Some mum's who have had emergency c-sections feel they haven't 'properly' given birth. I never felt like that. I don't think it matters how our little ones come into this world. What matters is what we do next.

If you'd like to read about other birth stories why not check out Crayon and Critter's Mothers day "My child's birth story" link up
 Mother's Day Blog Hop


  1. Love the last sentence of this post.

  2. I love birth stories so much! Almost makes me want another one! I read your comments, so here are some replies...

    -I saw so many cool ideas out there with the crayon melting. I especially loved the idea of incorporating it into something else---a swing, a garden, etc...but I wanted them to do it. Maybe we will have a round 2. =)
    -It's funny that I keep getting emails about the Crazy Hair Day. In fact, Charlotte came up with the idea with the pipecleaners but was VERY dissappointed when I was done. I refused to do it again because she was already late for school, but then got MAJOR high fives after she won "craziest!" Kids. @_@
    -Packing foam: Yeah, it was a mess. Originally, they were instructed not to play with it and I was waiting for trash day, but they kept wandering over there. Dad had a meeting and Mama was exhausted, so I caved. Luckily, the gardeners came with their blowers the next day and it was pretty easy to sweep up the rest that made its way into the playhouse. You are right about vaccuums though--we invested in a shop vac year 2 of having kids!! LOL.
    Thanks for visiting!

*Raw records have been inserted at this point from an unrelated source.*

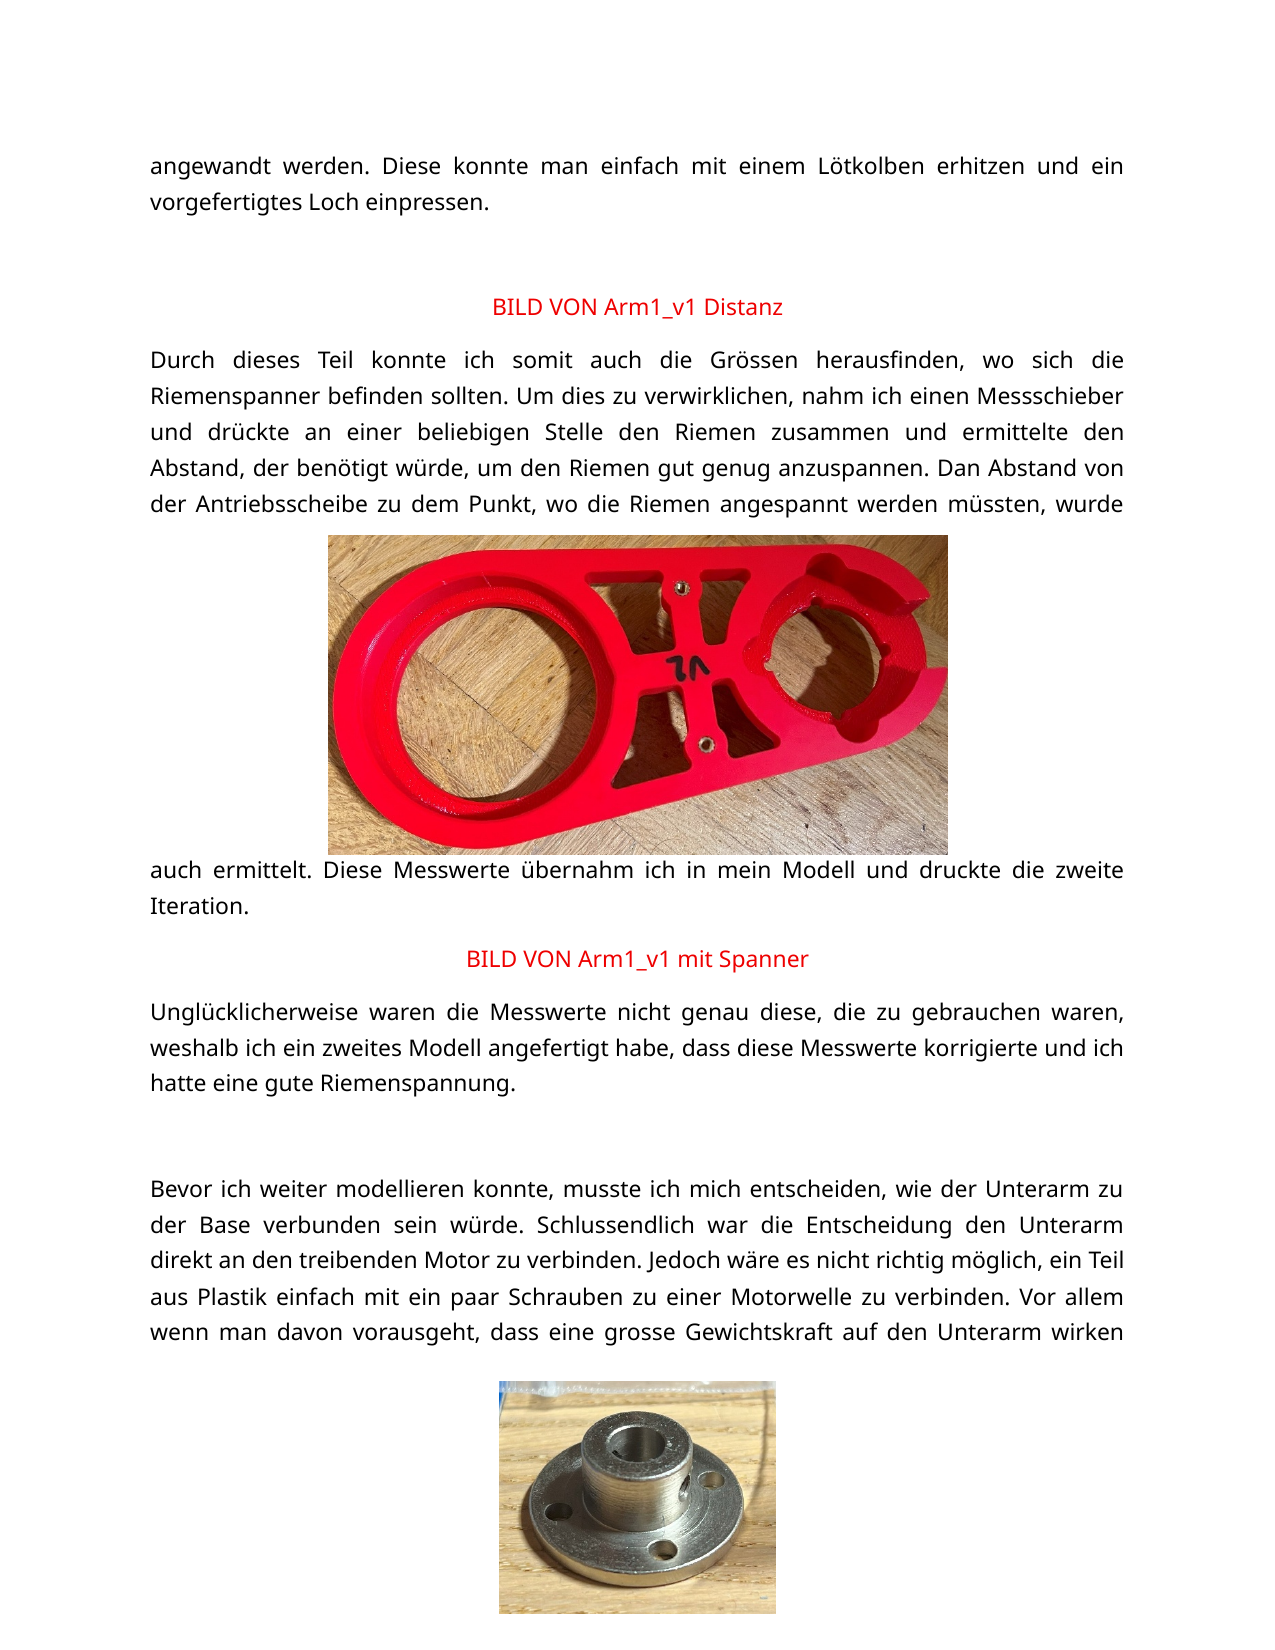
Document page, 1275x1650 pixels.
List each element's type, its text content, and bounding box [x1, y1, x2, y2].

text In das Modell fertigte ich spezielle Löcher, wo man Gewinde einfügen konnte. Anstatt Gewinde in das Modell einzubeziehen, was sowieso nicht möglich wäre, da die Auflösung des Druckers dies nicht erlaubte, gibt es spezielle Gewinde, die Speziell für 3D-Drucke angewandt werden. Diese konnte man einfach mit einem Lötkolben erhitzen und ein vorgefertigtes Loch einpressen. [150, 150, 1125, 217]
picture [328, 535, 948, 855]
text Durch dieses Teil konnte ich somit auch die Grössen herausfinden, wo sich die Riemenspanner befinden sollten. Um dies zu verwirklichen, nahm ich einen Messschieber und drückte an einer beliebigen Stelle den Riemen zusammen und ermittelte den Abstand, der benötigt würde, um den Riemen gut genug anzuspannen. Dan Abstand von der Antriebsscheibe zu dem Punkt, wo die Riemen angespannt werden müssten, wurde auch ermittelt. Diese Messwerte übernahm ich in mein Modell und druckte die zweite Iteration. [150, 344, 1125, 922]
text BILD VON Arm1_v1 mit Spanner [150, 943, 1125, 974]
text Unglücklicherweise waren die Messwerte nicht genau diese, die zu gebrauchen waren, weshalb ich ein zweites Modell angefertigt habe, dass diese Messwerte korrigierte und ich hatte eine gute Riemenspannung. [150, 996, 1125, 1099]
text BILD VON Arm1_v1 Distanz [150, 291, 1125, 322]
text Bevor ich weiter modellieren konnte, musste ich mich entscheiden, wie der Unterarm zu der Base verbunden sein würde. Schlussendlich war die Entscheidung den Unterarm direkt an den treibenden Motor zu verbinden. Jedoch wäre es nicht richtig möglich, ein Teil aus Plastik einfach mit ein paar Schrauben zu einer Motorwelle zu verbinden. Vor allem wenn man davon vorausgeht, dass eine grosse Gewichtskraft auf den Unterarm wirken würde. Deshalb wurde die Verbindung zwischen Motor und Unterarm durch einen Motorwellenflansch ermöglicht. [150, 1173, 1125, 1348]
picture [499, 1381, 776, 1614]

WE love what you are doing too!!

    Gianne at

  3. BTW, we're on facebook with the website address as its name:

  4. Thank you for sharing this. I had 2 c-sections, one was what I consider to be a serious emergency J was getting very distressed with each contraction and when they brought him out the cord was wrapped around him multiple times and causing issues. He was also taken to SCBU but due to drug withdrawl was in for almost a week after wards. With T she was a little monkey and despite having a scan the day before (which like you I had every 2 weeks due to gestional diabtes) and showed her head down she turned around over night and decided to go feet first which they wouldn't let me have a vbac with (understandable with the expectation of an 8lbs+ baby and a previous c-section only 18 months before) however when she popped out she was only 6lbs 9oz and tiny not the huge baby we were expecting at all. Although a c-section hers was not in a panic rush at all and it was quite amusing especially with the tidal wave that was my waters where the dr declared that they should have had a boat present for the waters that came out.

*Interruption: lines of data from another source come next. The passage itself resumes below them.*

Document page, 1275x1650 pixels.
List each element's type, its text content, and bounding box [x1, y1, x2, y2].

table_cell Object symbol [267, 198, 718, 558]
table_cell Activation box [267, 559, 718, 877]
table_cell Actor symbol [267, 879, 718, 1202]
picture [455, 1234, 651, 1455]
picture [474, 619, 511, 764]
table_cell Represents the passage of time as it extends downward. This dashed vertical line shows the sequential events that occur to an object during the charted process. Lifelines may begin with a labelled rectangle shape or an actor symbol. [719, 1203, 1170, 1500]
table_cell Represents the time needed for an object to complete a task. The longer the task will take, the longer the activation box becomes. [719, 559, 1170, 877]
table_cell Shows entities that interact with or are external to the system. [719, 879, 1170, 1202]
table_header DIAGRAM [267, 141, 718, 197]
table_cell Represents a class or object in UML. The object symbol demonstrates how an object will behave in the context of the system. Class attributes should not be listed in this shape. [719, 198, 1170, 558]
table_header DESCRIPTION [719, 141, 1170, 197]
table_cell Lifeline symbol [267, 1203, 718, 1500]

  5. I really loved reading this post and your outlook about your experience. It sounds like your mindset was where it needed to be to deal with potentially stressful issues as you went along. And I'm amazed that Hublet wasn't allowed to be with you in the maternity ward!!

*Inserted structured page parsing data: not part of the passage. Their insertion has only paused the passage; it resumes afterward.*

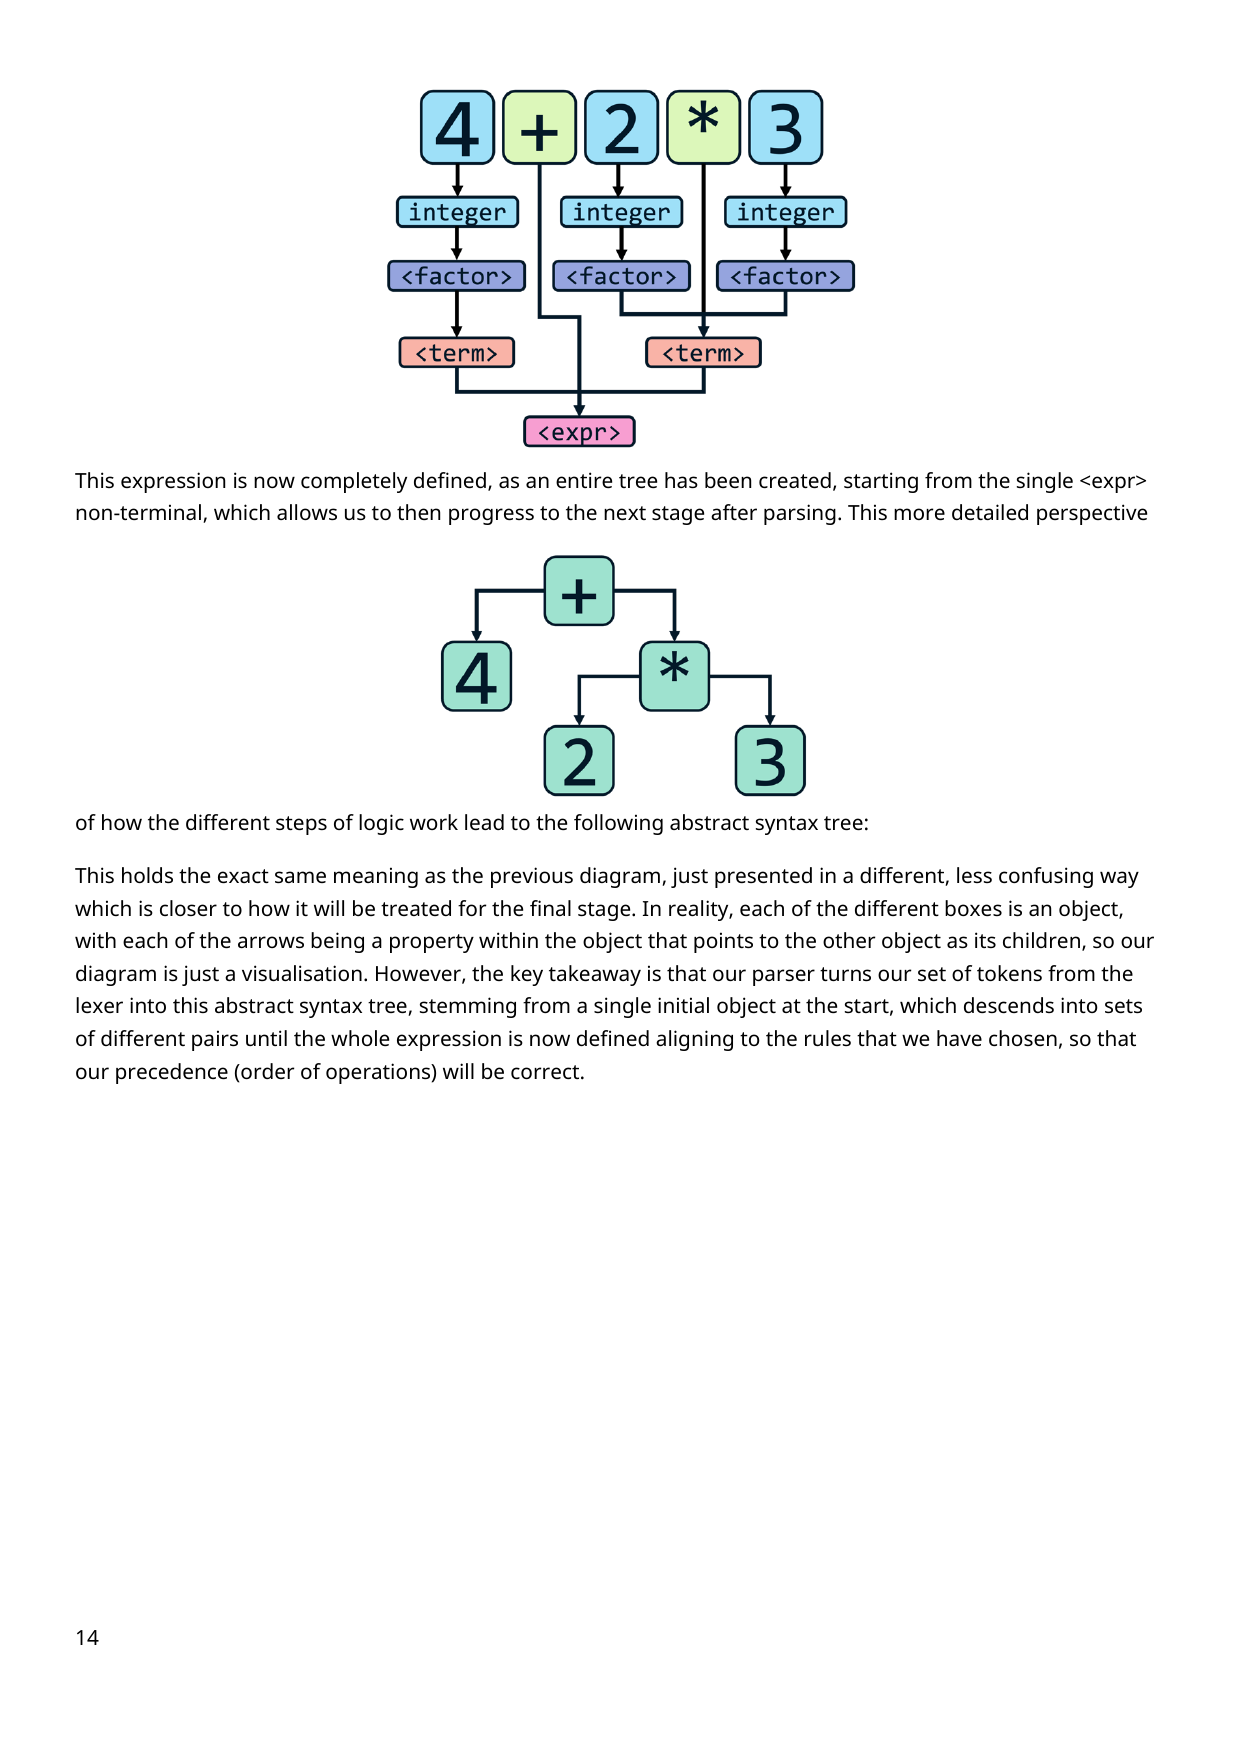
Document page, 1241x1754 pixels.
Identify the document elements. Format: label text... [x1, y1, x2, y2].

picture [382, 75, 858, 462]
text This expression is now completely defined, as an entire tree has been created, starting from the single <expr> non-terminal, which allows us to then progress to the next stage after parsing. This more detailed perspective of how the different steps of logic work lead to the following abstract syntax tree: [75, 75, 1165, 836]
picture [406, 547, 834, 808]
text This holds the exact same meaning as the previous diagram, just presented in a different, less confusing way which is closer to how it will be treated for the final stage. In reality, each of the different boxes is an object, with each of the arrows being a property within the object that points to the other object as its children, so our diagram is just a visualisation. However, the key takeaway is that our parser turns our set of tokens from the lexer into this abstract syntax tree, stemming from a single initial object at the start, which descends into sets of different pairs until the whole expression is now defined aligning to the rules that we have chosen, so that our precedence (order of operations) will be correct. [75, 861, 1165, 1085]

    But what a wonderful little lad you created together x

    Maybe there needs to be a linky or series on birth stories - I love them!!!

  6. ^^^Happy Whimsical Hearts said everything I was going to mention! I'm sorry your original birth ideal didn't happen, but I'm so happy for you that your handsome little one is healthy. I love your attitude about it all. I had GD with all of my pregnancies, so I understand a lot of the details.

  7. Whoah! That is a story!!!! Your goblin is adorable!!! You're right- it doesn't really how the kids enter the world- I would have freaked at that epidural response!

  8. Thanks for stopping by my blog--glad to have found you. You are so right about there being two types of birth stories--mine falls in the middle as well and you've def inspired me to share. My induction and eventual c/s wasn't at all traumatic for me either even though it's not what I wanted. Great post! Beautiful baby :)

  9. Wow what a great story! Thanks for sharing. I also LOVE reading about other people's birth stories. I recently finished reading a great book titled, "Unassisted Childbirth" by Laura Kaplan Shanley, another great story which goes into details of how the author and her ex-husband delivered all four of their children (well, I guess he helped deliver one, she the other 3). An amazing story, with great tips for others interested in this birth method!